*What the task requires:* Pick every line from the data that holds the word "movement".

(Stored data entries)
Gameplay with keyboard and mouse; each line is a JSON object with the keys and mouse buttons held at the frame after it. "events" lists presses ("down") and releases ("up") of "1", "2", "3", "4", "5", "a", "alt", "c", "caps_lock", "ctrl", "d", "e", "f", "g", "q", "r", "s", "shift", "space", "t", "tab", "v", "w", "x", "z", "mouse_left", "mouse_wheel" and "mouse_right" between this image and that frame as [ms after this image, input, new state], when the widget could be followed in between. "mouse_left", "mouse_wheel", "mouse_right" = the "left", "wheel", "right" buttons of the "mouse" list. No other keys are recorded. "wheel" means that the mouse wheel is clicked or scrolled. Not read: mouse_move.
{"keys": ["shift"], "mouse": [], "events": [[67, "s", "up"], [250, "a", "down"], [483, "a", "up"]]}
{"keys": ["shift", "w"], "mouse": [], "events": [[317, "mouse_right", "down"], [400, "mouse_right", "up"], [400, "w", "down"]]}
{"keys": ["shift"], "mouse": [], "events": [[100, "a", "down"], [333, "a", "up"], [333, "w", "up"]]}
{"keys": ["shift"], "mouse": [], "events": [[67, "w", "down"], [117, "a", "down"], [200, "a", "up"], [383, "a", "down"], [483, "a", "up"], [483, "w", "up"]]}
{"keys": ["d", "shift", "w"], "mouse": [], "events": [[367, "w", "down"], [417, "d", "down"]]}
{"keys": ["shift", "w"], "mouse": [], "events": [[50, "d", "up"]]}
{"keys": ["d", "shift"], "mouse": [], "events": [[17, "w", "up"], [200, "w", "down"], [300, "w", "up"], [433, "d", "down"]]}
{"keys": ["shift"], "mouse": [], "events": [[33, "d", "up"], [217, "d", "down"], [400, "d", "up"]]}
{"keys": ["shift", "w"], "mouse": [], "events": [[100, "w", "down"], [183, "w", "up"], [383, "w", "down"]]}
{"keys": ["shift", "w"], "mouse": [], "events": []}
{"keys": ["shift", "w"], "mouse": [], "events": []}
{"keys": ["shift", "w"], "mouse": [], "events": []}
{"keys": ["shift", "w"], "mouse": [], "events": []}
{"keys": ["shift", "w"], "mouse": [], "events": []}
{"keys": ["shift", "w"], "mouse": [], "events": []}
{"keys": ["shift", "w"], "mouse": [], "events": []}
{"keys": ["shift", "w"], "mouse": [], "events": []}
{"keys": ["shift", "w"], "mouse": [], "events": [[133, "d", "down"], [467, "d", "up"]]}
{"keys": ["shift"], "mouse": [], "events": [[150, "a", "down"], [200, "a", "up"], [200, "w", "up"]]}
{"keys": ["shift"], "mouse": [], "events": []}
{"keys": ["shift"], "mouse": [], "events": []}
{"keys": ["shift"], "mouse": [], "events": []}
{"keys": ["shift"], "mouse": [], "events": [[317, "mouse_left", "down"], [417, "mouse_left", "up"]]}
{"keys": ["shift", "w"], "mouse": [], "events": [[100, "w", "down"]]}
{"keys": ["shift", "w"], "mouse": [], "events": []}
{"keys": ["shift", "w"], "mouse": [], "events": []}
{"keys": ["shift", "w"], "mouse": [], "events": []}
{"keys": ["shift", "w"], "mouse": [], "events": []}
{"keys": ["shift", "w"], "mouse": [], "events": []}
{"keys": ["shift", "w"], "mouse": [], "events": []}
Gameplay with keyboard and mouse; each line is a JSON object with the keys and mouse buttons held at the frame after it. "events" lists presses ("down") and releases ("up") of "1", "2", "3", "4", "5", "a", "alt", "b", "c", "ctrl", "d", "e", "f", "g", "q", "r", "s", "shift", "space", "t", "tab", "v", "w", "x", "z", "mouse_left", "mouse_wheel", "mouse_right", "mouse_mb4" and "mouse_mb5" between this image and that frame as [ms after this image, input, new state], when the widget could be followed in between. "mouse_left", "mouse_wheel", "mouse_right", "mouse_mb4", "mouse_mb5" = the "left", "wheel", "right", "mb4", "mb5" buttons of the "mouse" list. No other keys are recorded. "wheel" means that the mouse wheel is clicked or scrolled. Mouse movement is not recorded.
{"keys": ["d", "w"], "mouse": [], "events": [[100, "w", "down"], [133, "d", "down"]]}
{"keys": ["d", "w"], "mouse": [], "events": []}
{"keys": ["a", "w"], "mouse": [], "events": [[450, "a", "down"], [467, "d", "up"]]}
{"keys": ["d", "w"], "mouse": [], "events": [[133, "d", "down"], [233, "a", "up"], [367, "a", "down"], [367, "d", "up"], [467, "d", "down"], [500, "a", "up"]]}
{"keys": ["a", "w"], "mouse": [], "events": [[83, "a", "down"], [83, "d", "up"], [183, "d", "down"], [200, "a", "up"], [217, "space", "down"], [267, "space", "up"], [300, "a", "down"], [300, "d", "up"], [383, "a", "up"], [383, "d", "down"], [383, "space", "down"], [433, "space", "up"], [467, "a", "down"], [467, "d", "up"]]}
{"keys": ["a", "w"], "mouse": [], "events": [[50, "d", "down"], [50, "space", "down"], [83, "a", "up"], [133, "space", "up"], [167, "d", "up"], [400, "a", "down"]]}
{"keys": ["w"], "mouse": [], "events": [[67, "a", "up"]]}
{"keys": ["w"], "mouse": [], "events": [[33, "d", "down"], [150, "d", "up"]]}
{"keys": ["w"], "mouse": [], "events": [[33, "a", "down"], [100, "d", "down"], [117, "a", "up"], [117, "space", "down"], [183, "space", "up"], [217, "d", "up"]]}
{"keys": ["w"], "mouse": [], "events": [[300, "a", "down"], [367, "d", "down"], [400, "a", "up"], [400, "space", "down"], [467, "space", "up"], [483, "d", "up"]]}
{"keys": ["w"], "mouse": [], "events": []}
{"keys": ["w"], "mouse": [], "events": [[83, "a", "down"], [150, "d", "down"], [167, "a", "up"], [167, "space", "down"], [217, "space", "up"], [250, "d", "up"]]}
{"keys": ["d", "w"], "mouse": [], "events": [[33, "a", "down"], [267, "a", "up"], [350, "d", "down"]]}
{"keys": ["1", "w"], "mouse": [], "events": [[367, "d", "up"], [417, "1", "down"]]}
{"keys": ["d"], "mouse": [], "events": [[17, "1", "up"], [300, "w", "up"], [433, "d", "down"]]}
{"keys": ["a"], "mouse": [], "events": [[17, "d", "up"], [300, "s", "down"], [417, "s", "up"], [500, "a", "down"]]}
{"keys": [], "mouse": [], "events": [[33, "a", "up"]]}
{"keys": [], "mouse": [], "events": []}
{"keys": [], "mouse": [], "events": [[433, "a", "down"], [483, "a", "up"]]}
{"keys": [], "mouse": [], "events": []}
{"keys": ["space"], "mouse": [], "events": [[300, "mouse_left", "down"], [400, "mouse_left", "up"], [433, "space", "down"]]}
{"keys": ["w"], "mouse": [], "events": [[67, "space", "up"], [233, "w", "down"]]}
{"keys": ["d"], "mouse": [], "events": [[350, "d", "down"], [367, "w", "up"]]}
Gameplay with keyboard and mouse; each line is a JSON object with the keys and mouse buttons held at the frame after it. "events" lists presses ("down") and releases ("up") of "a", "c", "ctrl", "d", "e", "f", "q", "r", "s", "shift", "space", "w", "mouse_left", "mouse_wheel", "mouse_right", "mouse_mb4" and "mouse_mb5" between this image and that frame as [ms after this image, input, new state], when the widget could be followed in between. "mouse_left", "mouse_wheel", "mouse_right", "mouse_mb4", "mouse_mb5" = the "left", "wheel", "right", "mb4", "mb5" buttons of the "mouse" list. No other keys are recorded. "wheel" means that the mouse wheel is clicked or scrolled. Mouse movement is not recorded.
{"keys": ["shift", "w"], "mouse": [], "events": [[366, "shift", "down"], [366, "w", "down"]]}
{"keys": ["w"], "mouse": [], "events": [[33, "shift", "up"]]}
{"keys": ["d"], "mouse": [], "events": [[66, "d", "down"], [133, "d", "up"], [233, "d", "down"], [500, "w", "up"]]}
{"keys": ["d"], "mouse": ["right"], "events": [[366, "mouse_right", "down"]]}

*Exercise result:*
Gameplay with keyboard and mouse; each line is a JSON object with the keys and mouse buttons held at the frame after it. "events" lists presses ("down") and releases ("up") of "1", "2", "3", "4", "5", "a", "alt", "b", "c", "ctrl", "d", "e", "f", "g", "q", "r", "s", "shift", "space", "t", "tab", "v", "w", "x", "z", "mouse_left", "mouse_wheel", "mouse_right", "mouse_mb4" and "mouse_mb5" between this image and that frame as [ms after this image, input, new state], when the widget could be followed in between. "mouse_left", "mouse_wheel", "mouse_right", "mouse_mb4", "mouse_mb5" = the "left", "wheel", "right", "mb4", "mb5" buttons of the "mouse" list. No other keys are recorded. "wheel" means that the mouse wheel is clicked or scrolled. Mouse movement is not recorded.
Gameplay with keyboard and mouse; each line is a JSON object with the keys and mouse buttons held at the frame after it. "events" lists presses ("down") and releases ("up") of "a", "c", "ctrl", "d", "e", "f", "q", "r", "s", "shift", "space", "w", "mouse_left", "mouse_wheel", "mouse_right", "mouse_mb4" and "mouse_mb5" between this image and that frame as [ms after this image, input, new state], when the widget could be followed in between. "mouse_left", "mouse_wheel", "mouse_right", "mouse_mb4", "mouse_mb5" = the "left", "wheel", "right", "mb4", "mb5" buttons of the "mouse" list. No other keys are recorded. "wheel" means that the mouse wheel is clicked or scrolled. Mouse movement is not recorded.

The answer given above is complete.